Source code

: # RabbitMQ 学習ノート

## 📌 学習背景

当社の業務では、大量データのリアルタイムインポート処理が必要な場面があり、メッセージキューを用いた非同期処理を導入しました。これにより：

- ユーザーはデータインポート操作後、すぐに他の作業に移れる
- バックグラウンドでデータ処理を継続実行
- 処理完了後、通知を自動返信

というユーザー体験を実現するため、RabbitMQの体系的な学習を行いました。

################

Copy out, unchanged, everything from the line containing "# RabbitMQ 学習ノート" down to the end of the material.

Result of this task
: # RabbitMQ 学習ノート

## 📌 学習背景

当社の業務では、大量データのリアルタイムインポート処理が必要な場面があり、メッセージキューを用いた非同期処理を導入しました。これにより：

- ユーザーはデータインポート操作後、すぐに他の作業に移れる
- バックグラウンドでデータ処理を継続実行
- 処理完了後、通知を自動返信

というユーザー体験を実現するため、RabbitMQの体系的な学習を行いました。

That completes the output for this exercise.